Task directions
Write out the records again, exactly, leaving none out.

Data
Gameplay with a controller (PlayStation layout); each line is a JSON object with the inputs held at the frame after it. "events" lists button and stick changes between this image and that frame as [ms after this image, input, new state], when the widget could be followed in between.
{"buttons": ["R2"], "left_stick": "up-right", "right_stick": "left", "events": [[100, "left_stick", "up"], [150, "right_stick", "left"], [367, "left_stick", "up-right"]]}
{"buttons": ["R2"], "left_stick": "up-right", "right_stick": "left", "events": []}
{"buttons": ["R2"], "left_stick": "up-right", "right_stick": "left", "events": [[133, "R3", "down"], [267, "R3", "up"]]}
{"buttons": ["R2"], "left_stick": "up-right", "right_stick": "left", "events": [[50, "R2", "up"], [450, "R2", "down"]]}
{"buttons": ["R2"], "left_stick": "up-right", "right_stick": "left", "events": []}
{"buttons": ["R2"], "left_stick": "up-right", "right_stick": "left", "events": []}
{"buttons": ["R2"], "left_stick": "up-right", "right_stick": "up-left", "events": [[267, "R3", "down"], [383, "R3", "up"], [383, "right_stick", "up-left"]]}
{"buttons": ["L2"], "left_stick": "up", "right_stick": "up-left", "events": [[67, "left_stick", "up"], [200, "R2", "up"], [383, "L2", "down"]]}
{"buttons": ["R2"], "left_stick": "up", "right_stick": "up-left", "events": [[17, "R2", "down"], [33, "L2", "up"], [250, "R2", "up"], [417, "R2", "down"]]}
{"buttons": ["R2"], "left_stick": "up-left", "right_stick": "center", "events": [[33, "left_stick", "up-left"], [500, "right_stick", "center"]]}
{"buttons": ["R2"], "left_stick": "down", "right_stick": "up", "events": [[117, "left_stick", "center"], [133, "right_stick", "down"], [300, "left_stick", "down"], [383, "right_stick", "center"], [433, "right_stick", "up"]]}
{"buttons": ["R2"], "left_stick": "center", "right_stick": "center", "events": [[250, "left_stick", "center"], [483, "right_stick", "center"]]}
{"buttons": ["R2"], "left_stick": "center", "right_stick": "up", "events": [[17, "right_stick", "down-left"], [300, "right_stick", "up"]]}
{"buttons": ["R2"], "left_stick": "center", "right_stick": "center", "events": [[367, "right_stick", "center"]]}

Exercise result
Gameplay with a controller (PlayStation layout); each line is a JSON object with the inputs held at the frame after it. "events" lists button and stick changes between this image and that frame as [ms after this image, input, new state], when the widget could be followed in between.
{"buttons": ["R2"], "left_stick": "up-right", "right_stick": "left", "events": [[100, "left_stick", "up"], [150, "right_stick", "left"], [367, "left_stick", "up-right"]]}
{"buttons": ["R2"], "left_stick": "up-right", "right_stick": "left", "events": []}
{"buttons": ["R2"], "left_stick": "up-right", "right_stick": "left", "events": [[133, "R3", "down"], [267, "R3", "up"]]}
{"buttons": ["R2"], "left_stick": "up-right", "right_stick": "left", "events": [[50, "R2", "up"], [450, "R2", "down"]]}
{"buttons": ["R2"], "left_stick": "up-right", "right_stick": "left", "events": []}
{"buttons": ["R2"], "left_stick": "up-right", "right_stick": "left", "events": []}
{"buttons": ["R2"], "left_stick": "up-right", "right_stick": "up-left", "events": [[267, "R3", "down"], [383, "R3", "up"], [383, "right_stick", "up-left"]]}
{"buttons": ["L2"], "left_stick": "up", "right_stick": "up-left", "events": [[67, "left_stick", "up"], [200, "R2", "up"], [383, "L2", "down"]]}
{"buttons": ["R2"], "left_stick": "up", "right_stick": "up-left", "events": [[17, "R2", "down"], [33, "L2", "up"], [250, "R2", "up"], [417, "R2", "down"]]}
{"buttons": ["R2"], "left_stick": "up-left", "right_stick": "center", "events": [[33, "left_stick", "up-left"], [500, "right_stick", "center"]]}
{"buttons": ["R2"], "left_stick": "down", "right_stick": "up", "events": [[117, "left_stick", "center"], [133, "right_stick", "down"], [300, "left_stick", "down"], [383, "right_stick", "center"], [433, "right_stick", "up"]]}
{"buttons": ["R2"], "left_stick": "center", "right_stick": "center", "events": [[250, "left_stick", "center"], [483, "right_stick", "center"]]}
{"buttons": ["R2"], "left_stick": "center", "right_stick": "up", "events": [[17, "right_stick", "down-left"], [300, "right_stick", "up"]]}
{"buttons": ["R2"], "left_stick": "center", "right_stick": "center", "events": [[367, "right_stick", "center"]]}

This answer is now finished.